West Nile Cases Drop
AKRON, Ohio — Health officials are puzzled over why the West Nile virus, which killed 31 Ohioans just three years ago, has been drastically reduced as a summer threat.
Some say changes in the weather and wider immunity might be the reason the number of cases in humans has dropped more than 97 percent during the last two summers, but they have no definitive answer.
“We like it,” said Dr. Marguerite Erme of the Akron Health Department about the drop in reported cases. “But as to why it’s occurred — we’re not sure.”
More than 400 cases were reported in Ohio in 2002. That number dropped to 108 in 2003, and then to just 12 last year. Eight people died in 2003, and two in 2004.
So far this year, one case has been reported in the state, in a 26-year-old man from Darke County in western Ohio. Most people infected with the virus show no symptoms at all, or only very mild ones. Symptoms include fever, headache, rash, general muscle aches and weakness, gastrointestinal distress and lymph node inflammation.
Nationwide, the number of cases dropped for the first time last year, plunging from 9,862 in 2003 to 2,539. Deaths fell from 264 to 100.
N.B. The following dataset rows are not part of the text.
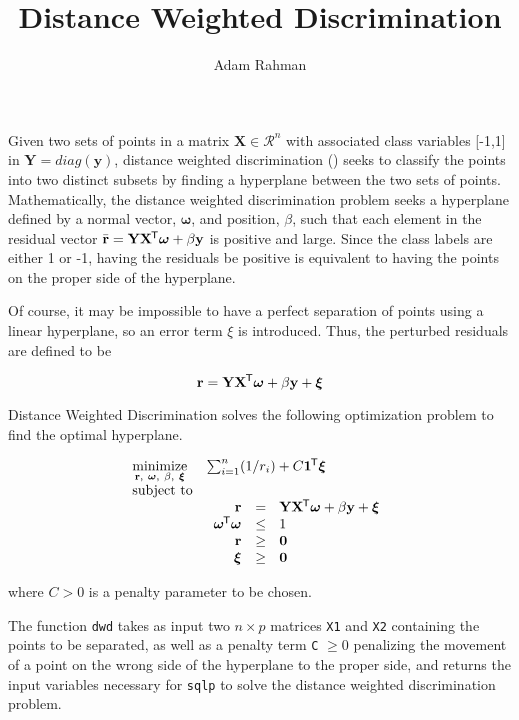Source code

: \documentclass{article}
\author{Adam Rahman}
\title{Distance Weighted Discrimination}
\newcommand{\ve}[1]{\mathbf{#1}}           %
\newcommand{\sv}[1]{\boldsymbol{#1}}   %
\newcommand{\m}[1]{\mathbf{#1}}               %
\newcommand{\tr}[1]{{#1}^{\mkern-1.5mu\mathsf{T}}}              %
\begin{document}
\maketitle

Given two sets of points in a matrix $\m{X} \in \mathcal{R}^{n}$ with associated class variables [-1,1] in $\m{Y} = diag(\ve{y})$, distance weighted discrimination (\cite{marron2007distance}) seeks to classify the points into two distinct subsets by finding a hyperplane between the two sets of points. Mathematically, the distance weighted discrimination problem seeks a hyperplane defined by a normal vector, $\sv{\omega}$, and position, $\beta$, such that each element in the residual vector $\bar{\ve{r}} = \m{Y}\tr{\m{X}}\sv{\omega} + \beta \ve{y}$ is positive and large. Since the class labels are either 1 or -1, having the residuals be positive is equivalent to having the points on the proper side of the hyperplane.

Of course, it may be impossible to have a perfect separation of points using a linear hyperplane, so an error term $\xi$ is introduced. Thus, the perturbed residuals are defined to be

\[
\ve{r} =  \m{Y}\tr{\m{X}}\sv{\omega} + \beta \ve{y} + \sv{\xi}
\]

Distance Weighted Discrimination solves the following optimization problem to find the optimal hyperplane\cite{marron2007distance}.

\[
\begin{array}{ll}
\underset{\ve{r},~\sv{\omega},~\beta,~\sv{\xi}}{\text{minimize}} & \sum_{i=1}^{n}(1/r_{i}) + C\tr{\ve{1}}\sv{\xi} \\
\text{subject to} & \\
& \begin{array}{rl}
\ve{r} &=~~ \m{Y}\tr{\m{X}}\sv{\omega} + \beta \ve{y} + \sv{\xi} \\
\tr{\sv{\omega}}\sv{\omega} &\leq~~ 1 \\
\ve{r} &\geq~~ \ve{0} \\
\sv{\xi} &\geq~~ \ve{0}
\end{array}
\end{array}
\]

\noindent where $C > 0$ is a penalty parameter to be chosen. 

The function \verb!dwd! takes as input two $n \times p$ matrices \verb!X1! and \verb!X2! containing the points to be separated, as well as a penalty term \verb!C! $\geq 0$ penalizing the movement of a point on the wrong side of the hyperplane to the proper side, and returns the input variables necessary for \verb!sqlp! to solve the distance weighted discrimination problem. 
\end{document}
The U.S. Centers for Disease Control and Prevention have reported 25 cases and one death across the country this summer.
Ohio health officials said part of the reason for the drop could be the change in weather. The mosquitoes that spread the disease thrive on wet springs and dry summers, which were the conditions in 2002 when the virus first appeared in the state.
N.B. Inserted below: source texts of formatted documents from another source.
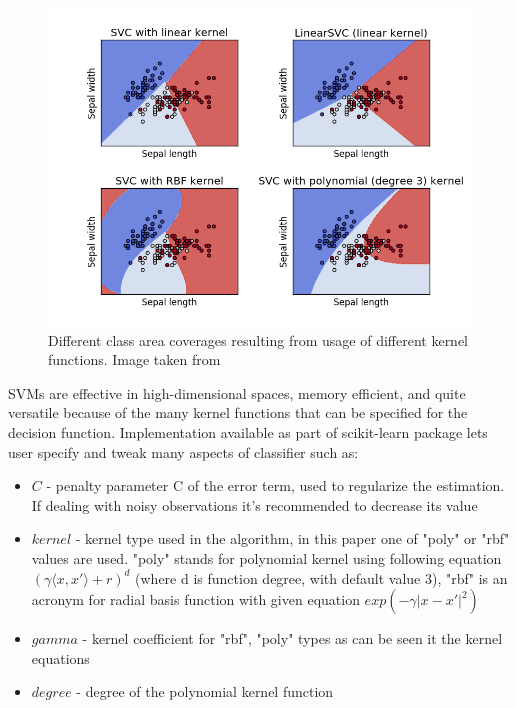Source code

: \begin{figure}[htp]
	\centering
	\includegraphics[width=1.0\textwidth]{Figures/svm_kernel_functions.png}
	\caption{Different class area coverages resulting from usage of different kernel functions. Image taken from \cite{Scikit-Learn_Website}}
	\label{fig:svm_kernel_functions}\vspace{-3pt}
\end{figure}

SVMs are effective in high-dimensional spaces, memory efficient, and quite versatile because of the many kernel functions that can be specified for the decision function. Implementation available as part of scikit-learn package lets user specify and tweak many aspects of classifier such as:

\begin{itemize}
	\item $C$ - penalty parameter C of the error term, used to regularize the estimation. If dealing with noisy observations it's recommended to decrease its value
	\item $kernel$ - kernel type used in the algorithm, in this paper one of "poly" or "rbf" values are used. "poly" stands for polynomial kernel using following equation $(\gamma \langle x, x' \rangle + r)^{d}$ (where d is function degree, with default value 3), "rbf" is an acronym for radial basis function with given equation $exp(-\gamma|x - x'|^{2})$
	\item $gamma$ - kernel coefficient for "rbf", "poly" types as can be seen it the kernel equations
	\item $degree$ - degree of the polynomial kernel function
\end{itemize}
Although rain has been scarce in much of Ohio during the last several weeks, the spring was also dry, leading to fewer pools of standing water where mosquitoes breed.
Kristopher Weiss, a spokesman for the Ohio Department of Health, said the public’s greater knowledge of the need to avoid mosquito bites also contributed to the decline.
But Cuyahoga County Health Commissioner Terry Allan said a study of county residents in 2003 showed that although almost all knew about the virus, few took steps to prevent bites.
“They knew the risks, but they did very little to protect themselves,” he said.
Fewer than one in five used mosquito repellent, and fewer than half got rid of standing water on their property, he said.
Allan said the survey, which included blood tests, showed some people had immunity to the virus but were unaware of it. The test showed that between 2 percent and 5 percent of Cuyahoga County residents carried antibodies to the virus in 2003.
Weiss says it’s unlikely that immunity could be completely responsible for the drop. Most studies have shown that about 3 percent of the population is exposed to the virus each year, which means less than 10 percent of Ohioans would be immune, he said.
That’s “not enough to see the dramatic knockdown in the numbers that we’ve seen over the past few years,” Weiss said.
Because they cannot determine an exact cause for the decline, health officials say residents need to continue avoiding mosquito bites.
“We need to pay attention,” Allan said. “It’s hard to know when it might come back again.”
Text of fax box follows:
Not contagious
The West Nile virus is primarily a disease of birds and can be spread to people by infected mosquitoes.
It is not contagious from person to person.